Remember when everyone’s recommendation engines went haywire during COVID? That’s because they’d learned normal shopping patterns, then suddenly nobody was buying office clothes and everyone needed toilet paper.

One client spent $180,000 building a recommendation system for their e-commerce site. Worked perfectly for about six months. Then they added a new product category, and the system started suggesting lawn mowers to people buying baby clothes.

Why? The model had learned that “people who buy expensive things also buy other expensive things.” Lawn mowers were expensive. Baby clothes were expensive. Math checks out, right?

Fixing this required retraining, new data pipelines, extensive testing. The “finished” model was never actually finished.

What Actually Works (Spoiler: It’s Boring)

You want to know the most successful ML project I’ve ever seen? Route optimization for a delivery company.

Not sexy. Not revolutionary. Just smart math applied to a simple problem: how do we get packages from point A to point B most efficiently?

Model’s not even that sophisticated. But it saves them $2.3 million annually in fuel costs.

Compare that to all these companies trying to build the next ChatGPT or revolutionary AI breakthrough. Most of them fail spectacularly.

The boring projects work because they solve real problems with clear metrics and obvious value.

Finding the Right ML Partner (Good Luck)

Most companies shouldn’t build ML teams. The skill combination you need is rare: statistics, programming, business understanding, domain expertise.

But finding good ml development partners is like dating. Everyone looks good on paper.

Red flags I’ve learned to watch for: any mention of “revolutionary AI,” promises of quick wins, focus on accuracy over business results.

Green flags: lots of questions about your current processes, insistence on starting small, honest conversations about what might not work.

Best advice?

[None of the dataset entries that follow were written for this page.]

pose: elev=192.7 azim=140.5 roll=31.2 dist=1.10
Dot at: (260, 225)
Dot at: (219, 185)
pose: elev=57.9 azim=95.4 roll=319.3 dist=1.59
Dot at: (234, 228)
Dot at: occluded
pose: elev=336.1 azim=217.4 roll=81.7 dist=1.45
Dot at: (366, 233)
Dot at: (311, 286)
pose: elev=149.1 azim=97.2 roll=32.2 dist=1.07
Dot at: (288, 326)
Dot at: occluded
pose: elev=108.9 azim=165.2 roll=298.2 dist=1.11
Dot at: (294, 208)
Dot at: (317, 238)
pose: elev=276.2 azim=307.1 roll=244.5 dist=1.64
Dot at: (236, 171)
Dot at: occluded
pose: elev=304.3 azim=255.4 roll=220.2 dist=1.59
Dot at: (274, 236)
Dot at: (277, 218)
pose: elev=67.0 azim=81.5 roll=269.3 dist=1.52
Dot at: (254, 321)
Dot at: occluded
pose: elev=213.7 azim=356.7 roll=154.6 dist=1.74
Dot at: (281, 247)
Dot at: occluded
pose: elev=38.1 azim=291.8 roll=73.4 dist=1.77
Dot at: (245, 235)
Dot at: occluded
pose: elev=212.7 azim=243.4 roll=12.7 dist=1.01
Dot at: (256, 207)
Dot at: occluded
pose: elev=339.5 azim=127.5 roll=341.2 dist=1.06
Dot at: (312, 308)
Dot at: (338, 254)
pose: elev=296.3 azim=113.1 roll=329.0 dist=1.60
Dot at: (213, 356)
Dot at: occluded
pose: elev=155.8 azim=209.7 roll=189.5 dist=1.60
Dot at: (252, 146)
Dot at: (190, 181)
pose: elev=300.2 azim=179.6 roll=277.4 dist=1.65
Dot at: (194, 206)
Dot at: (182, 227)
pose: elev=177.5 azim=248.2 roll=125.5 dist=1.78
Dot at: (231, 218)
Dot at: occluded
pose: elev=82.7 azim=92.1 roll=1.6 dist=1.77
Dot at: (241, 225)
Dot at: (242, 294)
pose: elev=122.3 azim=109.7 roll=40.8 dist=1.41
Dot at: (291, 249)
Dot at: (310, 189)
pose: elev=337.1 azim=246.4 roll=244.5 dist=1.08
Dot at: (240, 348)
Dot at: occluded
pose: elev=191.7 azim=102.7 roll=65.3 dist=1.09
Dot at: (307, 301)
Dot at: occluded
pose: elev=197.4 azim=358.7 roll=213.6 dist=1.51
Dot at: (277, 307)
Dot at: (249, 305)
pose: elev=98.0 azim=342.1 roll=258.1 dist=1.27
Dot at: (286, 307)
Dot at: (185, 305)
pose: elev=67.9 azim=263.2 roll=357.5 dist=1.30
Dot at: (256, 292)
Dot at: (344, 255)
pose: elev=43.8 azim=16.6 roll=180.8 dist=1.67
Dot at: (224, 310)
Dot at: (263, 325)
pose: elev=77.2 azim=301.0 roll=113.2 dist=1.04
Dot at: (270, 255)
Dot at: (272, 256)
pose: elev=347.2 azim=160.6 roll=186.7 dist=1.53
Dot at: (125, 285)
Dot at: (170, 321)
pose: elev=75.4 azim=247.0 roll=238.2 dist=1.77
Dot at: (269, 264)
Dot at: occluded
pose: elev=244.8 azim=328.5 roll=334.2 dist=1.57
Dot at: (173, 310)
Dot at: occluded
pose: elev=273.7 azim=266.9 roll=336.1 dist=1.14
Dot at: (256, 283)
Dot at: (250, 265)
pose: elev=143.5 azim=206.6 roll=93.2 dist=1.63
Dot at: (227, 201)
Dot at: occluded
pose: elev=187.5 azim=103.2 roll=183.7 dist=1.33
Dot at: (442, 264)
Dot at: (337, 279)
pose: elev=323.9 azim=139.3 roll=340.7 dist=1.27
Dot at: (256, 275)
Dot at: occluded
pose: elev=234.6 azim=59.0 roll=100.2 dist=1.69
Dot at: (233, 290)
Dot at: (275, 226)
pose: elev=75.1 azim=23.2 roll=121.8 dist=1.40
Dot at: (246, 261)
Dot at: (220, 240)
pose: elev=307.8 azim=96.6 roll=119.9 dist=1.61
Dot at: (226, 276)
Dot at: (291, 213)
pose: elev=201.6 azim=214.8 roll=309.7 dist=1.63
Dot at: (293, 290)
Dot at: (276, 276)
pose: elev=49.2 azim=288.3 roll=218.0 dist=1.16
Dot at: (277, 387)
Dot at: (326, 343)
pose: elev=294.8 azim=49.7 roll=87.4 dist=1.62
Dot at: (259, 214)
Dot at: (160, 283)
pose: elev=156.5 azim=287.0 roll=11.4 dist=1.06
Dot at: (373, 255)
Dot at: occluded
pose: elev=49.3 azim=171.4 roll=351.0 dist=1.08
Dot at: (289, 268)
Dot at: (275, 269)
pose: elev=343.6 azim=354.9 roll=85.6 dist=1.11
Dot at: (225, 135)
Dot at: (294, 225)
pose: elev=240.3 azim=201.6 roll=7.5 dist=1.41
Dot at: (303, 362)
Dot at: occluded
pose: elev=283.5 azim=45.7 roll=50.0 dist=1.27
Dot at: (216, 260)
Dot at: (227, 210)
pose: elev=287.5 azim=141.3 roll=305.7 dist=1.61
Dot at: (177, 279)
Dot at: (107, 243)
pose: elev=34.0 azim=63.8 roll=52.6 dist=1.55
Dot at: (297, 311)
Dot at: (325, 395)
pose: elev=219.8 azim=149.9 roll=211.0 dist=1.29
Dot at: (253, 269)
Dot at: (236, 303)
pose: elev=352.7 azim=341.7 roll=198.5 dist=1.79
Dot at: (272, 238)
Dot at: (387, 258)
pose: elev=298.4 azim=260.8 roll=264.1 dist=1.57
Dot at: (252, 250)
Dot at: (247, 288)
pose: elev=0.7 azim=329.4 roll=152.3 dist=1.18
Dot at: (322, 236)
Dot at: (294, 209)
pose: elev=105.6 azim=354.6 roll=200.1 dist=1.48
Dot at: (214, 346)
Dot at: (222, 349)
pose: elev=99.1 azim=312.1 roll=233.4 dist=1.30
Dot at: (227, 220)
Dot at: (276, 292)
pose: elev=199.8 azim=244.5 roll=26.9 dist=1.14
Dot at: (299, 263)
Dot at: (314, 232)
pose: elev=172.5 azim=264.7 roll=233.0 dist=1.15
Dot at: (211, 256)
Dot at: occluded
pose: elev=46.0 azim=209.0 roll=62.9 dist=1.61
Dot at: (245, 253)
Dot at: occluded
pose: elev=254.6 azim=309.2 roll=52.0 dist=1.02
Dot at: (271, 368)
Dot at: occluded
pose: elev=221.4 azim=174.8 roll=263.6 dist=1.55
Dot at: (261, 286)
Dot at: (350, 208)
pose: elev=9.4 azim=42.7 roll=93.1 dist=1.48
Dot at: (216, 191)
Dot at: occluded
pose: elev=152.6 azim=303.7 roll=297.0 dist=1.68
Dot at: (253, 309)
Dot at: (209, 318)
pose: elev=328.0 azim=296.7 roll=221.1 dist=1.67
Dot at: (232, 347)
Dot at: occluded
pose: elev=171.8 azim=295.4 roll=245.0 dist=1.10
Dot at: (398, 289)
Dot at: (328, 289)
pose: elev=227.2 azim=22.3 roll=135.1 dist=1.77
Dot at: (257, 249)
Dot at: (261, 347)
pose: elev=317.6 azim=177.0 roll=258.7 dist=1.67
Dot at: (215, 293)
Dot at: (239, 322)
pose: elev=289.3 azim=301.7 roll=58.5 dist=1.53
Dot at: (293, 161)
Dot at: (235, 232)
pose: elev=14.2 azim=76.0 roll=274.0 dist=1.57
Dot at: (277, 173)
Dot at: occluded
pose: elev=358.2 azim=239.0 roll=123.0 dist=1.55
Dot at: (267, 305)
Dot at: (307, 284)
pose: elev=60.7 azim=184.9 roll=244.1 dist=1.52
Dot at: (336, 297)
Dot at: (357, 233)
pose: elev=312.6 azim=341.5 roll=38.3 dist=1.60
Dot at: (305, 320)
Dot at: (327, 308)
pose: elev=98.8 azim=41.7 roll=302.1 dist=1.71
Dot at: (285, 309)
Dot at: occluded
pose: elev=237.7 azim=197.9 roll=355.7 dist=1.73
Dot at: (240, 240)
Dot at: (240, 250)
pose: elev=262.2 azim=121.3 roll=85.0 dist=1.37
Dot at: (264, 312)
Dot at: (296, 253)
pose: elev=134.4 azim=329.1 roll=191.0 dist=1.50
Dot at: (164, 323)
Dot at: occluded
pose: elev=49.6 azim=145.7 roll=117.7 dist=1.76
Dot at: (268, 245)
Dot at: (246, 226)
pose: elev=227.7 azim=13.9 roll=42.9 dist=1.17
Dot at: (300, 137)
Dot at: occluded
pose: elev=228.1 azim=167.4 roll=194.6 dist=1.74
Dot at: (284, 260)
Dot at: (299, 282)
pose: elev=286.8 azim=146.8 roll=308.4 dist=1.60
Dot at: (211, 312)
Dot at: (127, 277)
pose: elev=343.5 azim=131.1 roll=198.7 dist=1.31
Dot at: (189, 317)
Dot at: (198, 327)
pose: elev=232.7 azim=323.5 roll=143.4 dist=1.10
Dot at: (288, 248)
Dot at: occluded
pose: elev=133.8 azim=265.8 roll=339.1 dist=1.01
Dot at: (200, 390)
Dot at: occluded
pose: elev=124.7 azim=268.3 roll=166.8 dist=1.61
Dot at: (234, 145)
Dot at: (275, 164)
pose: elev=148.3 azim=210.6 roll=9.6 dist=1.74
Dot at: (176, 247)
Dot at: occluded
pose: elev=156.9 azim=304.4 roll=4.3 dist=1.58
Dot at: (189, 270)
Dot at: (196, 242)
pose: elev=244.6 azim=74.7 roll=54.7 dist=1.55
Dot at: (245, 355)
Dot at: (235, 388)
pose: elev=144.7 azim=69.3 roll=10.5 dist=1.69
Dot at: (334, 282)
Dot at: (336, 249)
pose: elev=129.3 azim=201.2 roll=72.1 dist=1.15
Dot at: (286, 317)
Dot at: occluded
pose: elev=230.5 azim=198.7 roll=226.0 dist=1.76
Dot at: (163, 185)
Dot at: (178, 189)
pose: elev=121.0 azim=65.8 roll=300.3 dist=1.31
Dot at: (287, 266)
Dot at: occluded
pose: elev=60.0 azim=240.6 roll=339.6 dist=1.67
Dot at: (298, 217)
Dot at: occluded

Find someone who’s willing to talk you out of ML if it’s not the right solution.

The Truth About ML Success

Most successful ML projects are invisible. Users don’t even know they’re there.

Google search uses machine learning extensively. Do you think about that when searching? Netflix recommendations run on sophisticated algorithms. Do you care about the math when watching movies?

The magic happens when technology disappears into workflows people already understand.

Steve’s company, by the way? They eventually built something much simpler. Basic rules-based system that considers local factors, weather, and business context. Not nearly as impressive technically.

But it hasn’t ordered pool equipment for Minnesota winters.

Sometimes the best prediction is knowing when not to predict.